_Page excerpt_

# # #

Right now, there’s a significant amount of media attention—and frenzy—about the mysterious aircraft that have been appearing in the night sky overhead. Some comments on social media from folks outside the region tend to be a little…dismissive, as if to say, what’s the big deal? What’s a few unidentified aircraft in the sky? What’s a few mysterious lights? But what a lot of those commenters may not know is that this is not the first time mysterious occurrences have taken place in these parts.
Now, no one is saying the drone sightings are connected to…that time. Not at all. But it can’t be denied that recent events tend to bring up memories of, and feelings about, what happened before, and what happened before is the kind of stuff that doesn’t happen much, if ever. And, as the saying goes, “you can’t make this [stuff] up.”
In the latter part of 1975, Larry Watts, who was sheriff of Kiowa County at the time, started receiving calls from cattle ranchers. The calls always came in those darkest hours right before dawn, and they all involved the same thing. Someone had come in the night and killed one of their cows. “Killed isn’t the right word,” he says. “The cattle were mutilated, and it was almost always the same. It looked like their tits had been burned off. Their pallet—you know, the end of their nose—had been removed. About half of their tongue. And all their sex organs had been taken out of them. And there was never any sign of a wound. There was no sign of how those organs were taken out of them. No incision, no marks. And there was never any blood. Not a single drop. Never, ever any blood, at all.” Over the next year, Larry would receive multiple calls like that, and when he’d go out to the rancher’s property, he’d find the same thing. Cattle who’d been dead just a few hours were already bloated. Sexual organs, and sometimes other ones, as well, removed with no sign of an incision. No sound from dogs or other livestock that would alert the rancher to anything that was happening. And no blood. Not a single drop.

# # #

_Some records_
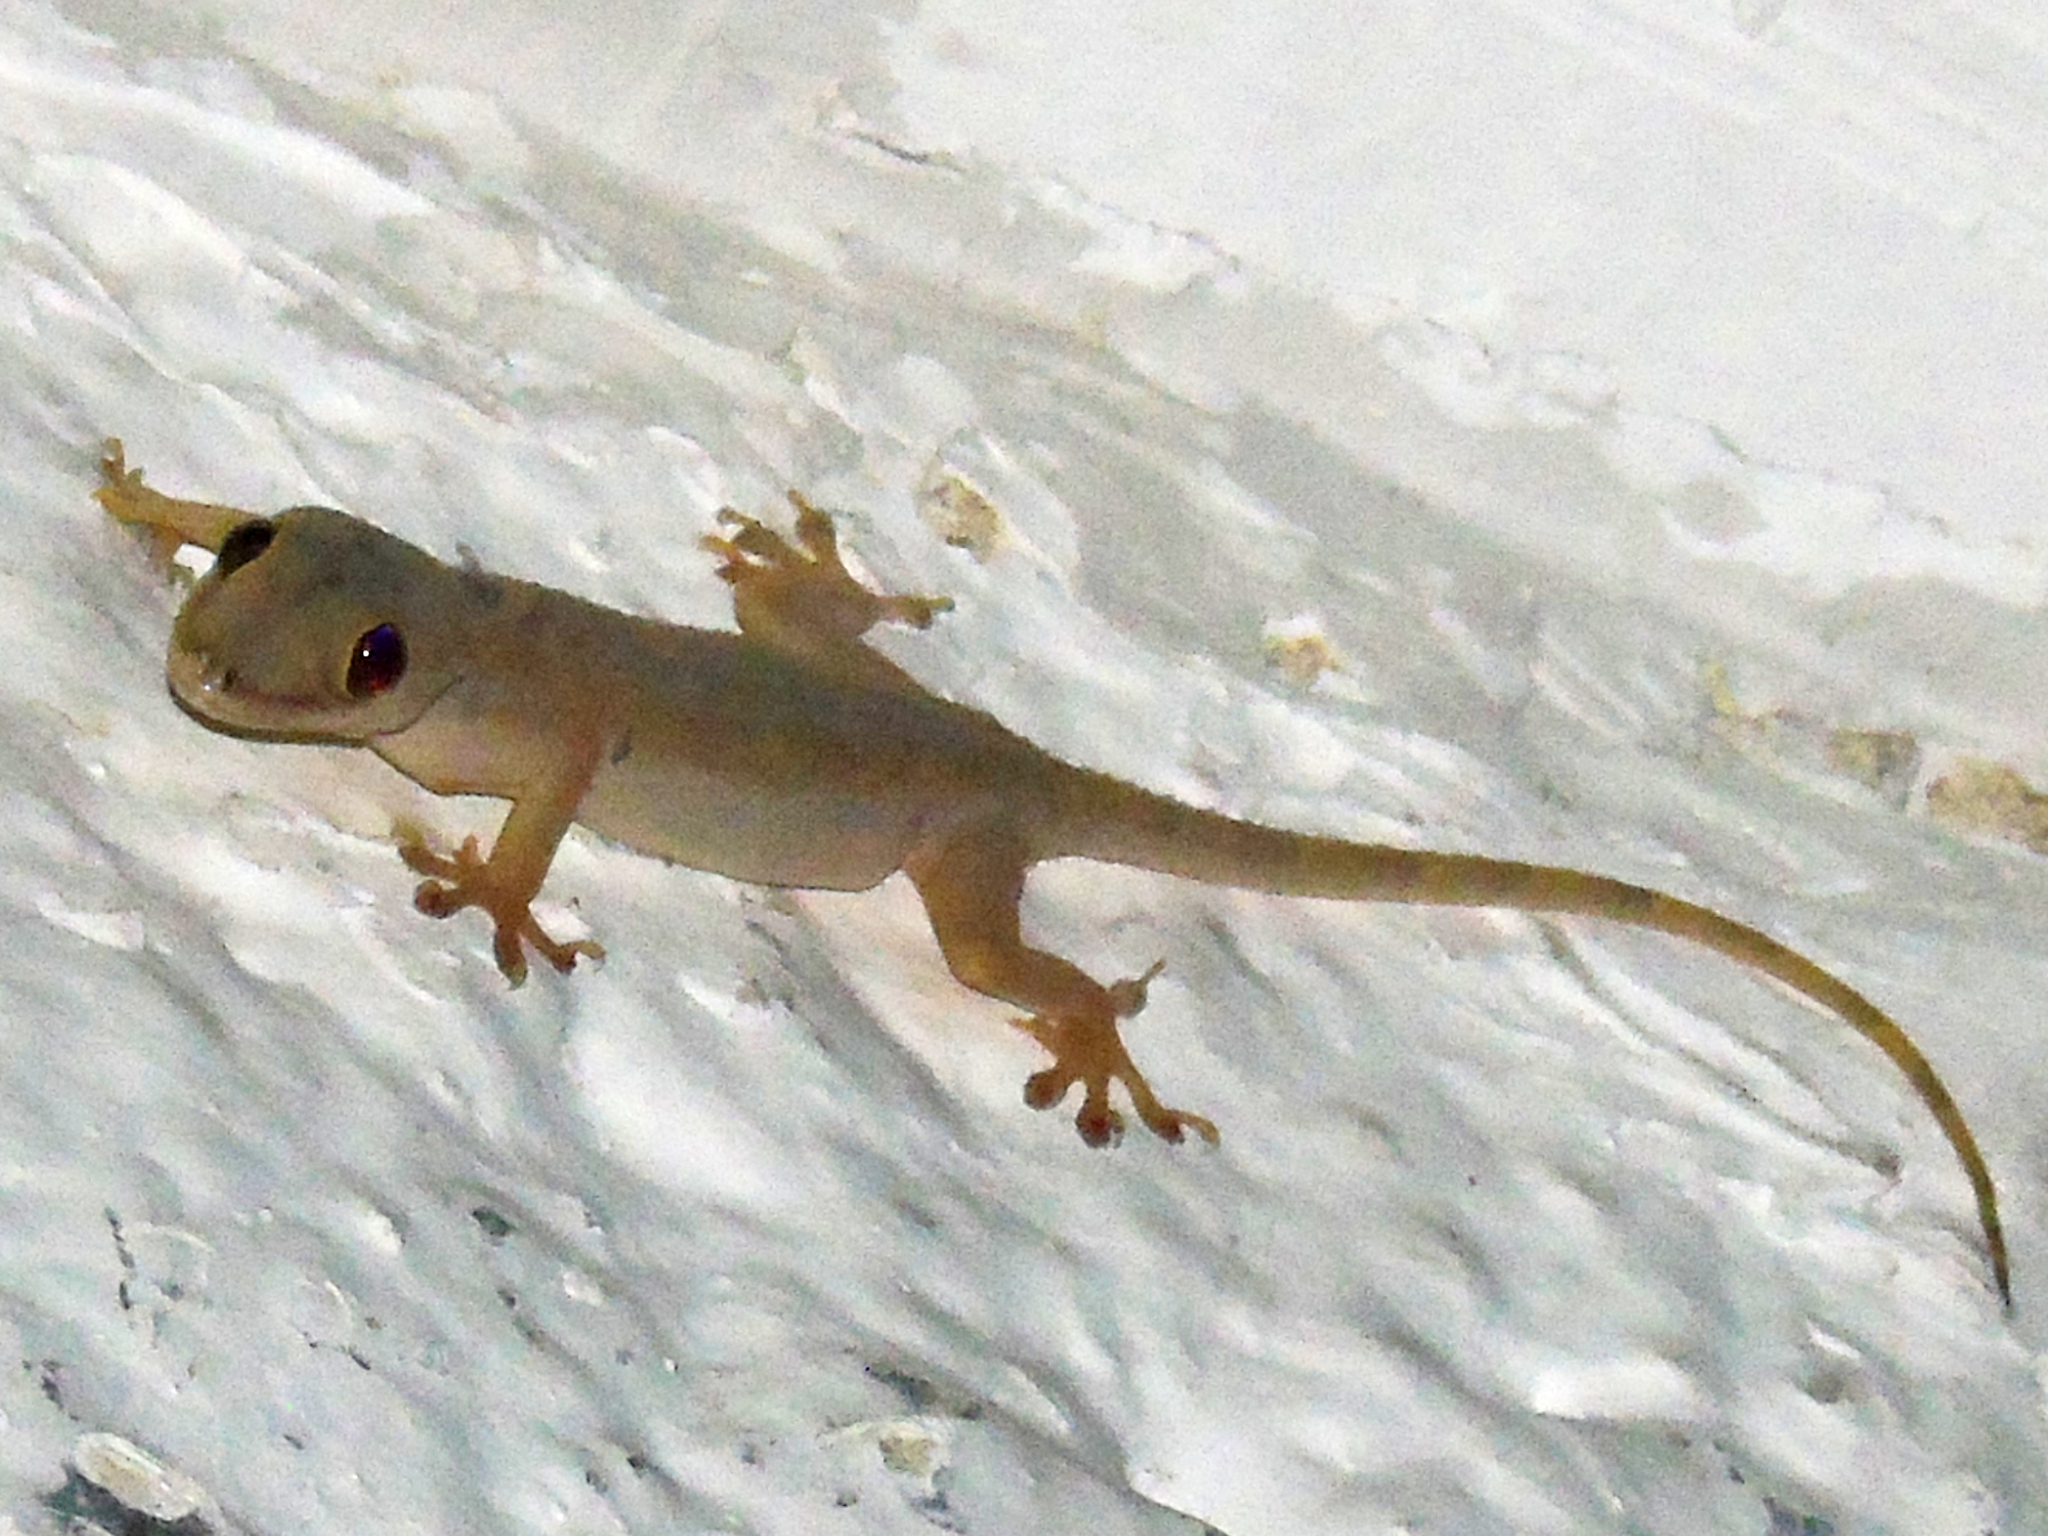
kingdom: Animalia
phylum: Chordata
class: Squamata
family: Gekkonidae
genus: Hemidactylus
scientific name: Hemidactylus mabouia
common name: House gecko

# # #

_Instruction_
In the cattle mutilation text, who was sheriff of Kiowa County when the ranchers started calling in late 1975?

_Exercise solution_
Larry Watts